Oct. 6, 2022 - 15:16 By Jung Min-kyung
FSC Chairman Kim Joo-hyeon talks to lawmakers at a parliamentary audit held at the National Assembly in Seoul on Thursday. (Yonhap)
South Korea’s top financial regulator said Thursday that it is actively considering to disclose the identity of illegal short sellers amid growing criticism that the practice has been disrupting the local stock market.

The remark comes amid growing anger from retail investors that have been witnessing the value of their stock investments dropping sharply in recent months. Many are blaming illegal short selling, claiming that they are the victims in a market vulnerable to such practices by large institutional investors, onlookers say.

"We are almost finished with our internal reviews regarding disclosure of the names of the entities behind illegal short selling," Financial Services Commission Chairman Kim Joo-hyeon told lawmakers in a parliamentary audit.

"If necessary, we will actively push for the disclosure, even if it requires revisions to the law."

To bolster transparency in the nation’s short-selling practice, FSC would have to revise the Act on Real Name Financial Transactions and Confidentiality, which bans financial institutions from disclosing information or data related to their customers unless they receive permission to do so.

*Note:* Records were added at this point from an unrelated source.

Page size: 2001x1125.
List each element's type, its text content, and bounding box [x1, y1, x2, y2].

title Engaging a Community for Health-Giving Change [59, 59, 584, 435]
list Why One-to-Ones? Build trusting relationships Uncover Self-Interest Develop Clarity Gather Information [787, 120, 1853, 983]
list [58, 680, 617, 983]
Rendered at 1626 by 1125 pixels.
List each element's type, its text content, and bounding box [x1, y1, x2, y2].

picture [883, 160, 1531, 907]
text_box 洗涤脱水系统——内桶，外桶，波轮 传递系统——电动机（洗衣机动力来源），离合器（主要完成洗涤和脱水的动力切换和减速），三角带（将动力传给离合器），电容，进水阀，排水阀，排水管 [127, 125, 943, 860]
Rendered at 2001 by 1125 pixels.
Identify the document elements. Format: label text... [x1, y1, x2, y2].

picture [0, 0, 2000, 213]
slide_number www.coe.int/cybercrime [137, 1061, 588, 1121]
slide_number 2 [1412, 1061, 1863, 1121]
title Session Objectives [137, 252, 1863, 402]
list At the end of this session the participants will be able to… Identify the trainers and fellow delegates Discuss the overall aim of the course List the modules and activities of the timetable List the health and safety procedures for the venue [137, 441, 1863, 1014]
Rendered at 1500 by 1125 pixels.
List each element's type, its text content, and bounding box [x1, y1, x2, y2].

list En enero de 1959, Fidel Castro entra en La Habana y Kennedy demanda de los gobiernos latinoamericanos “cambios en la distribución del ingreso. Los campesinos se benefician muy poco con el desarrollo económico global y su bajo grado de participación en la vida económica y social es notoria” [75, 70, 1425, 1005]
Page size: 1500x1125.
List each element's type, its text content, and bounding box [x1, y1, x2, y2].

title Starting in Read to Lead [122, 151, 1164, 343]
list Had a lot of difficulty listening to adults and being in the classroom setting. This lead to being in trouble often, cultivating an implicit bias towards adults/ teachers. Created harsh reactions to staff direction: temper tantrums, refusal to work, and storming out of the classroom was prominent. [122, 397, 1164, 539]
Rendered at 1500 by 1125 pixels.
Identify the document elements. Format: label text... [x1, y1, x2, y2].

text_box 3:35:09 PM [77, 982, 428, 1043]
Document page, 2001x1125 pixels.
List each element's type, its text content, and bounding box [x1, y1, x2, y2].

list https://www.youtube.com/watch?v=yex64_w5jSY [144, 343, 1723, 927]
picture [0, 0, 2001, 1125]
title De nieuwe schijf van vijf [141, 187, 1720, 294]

Rep. Yu Eui-dong of the ruling People Power Party pointed out during the audit that overseas investors were behind 94 percent of the 127 cases of illegal short selling that were found after the 2009 implementation of the Financial Investment Services and Capital Markets Act. Yu added that the FSC's earlier response regarding the large share of foreign investors in illegal short selling was due to the “foreigners’ lack of understanding of the Korean market.”

Last month’s data released Yu showed that the businesses and individuals accused of a total 127 cases of illegal short selling were let off the hook with only “light punishments” such as fines, ignited strong criticism from retail investors here. Of the 127 cases, 71 cases were slapped with fines each worth an average 160 million won ($114,000) and 56 cases were brushed off with only warnings, the watchdog Financial Supervisory Service data released via the lawmaker showed.

Short selling, a globally used risk-hedging strategy, is meant to help the market by adding liquidity and blocking price bubble creations. However, its critics say it can intensify market volatility and could be abused to manipulate price.

On the possibility of temporarily halting all short selling here, Kim refused to give a direct answer, hinting that the FSC is not considering the option for the moment. Financial authorities had temporarily banned short selling in 2008, 2012 and 2020 to stabilize the stock market from global risks.

Korea's benchmark stock index Kospi has dropped nearly 27 percent since the beginning of the year to close at 2,237.86 on Thursday, disappointing investors.

“We agree that closing the information from the public will only fuel further distrust,” Kim said, pledging to bolster transparency.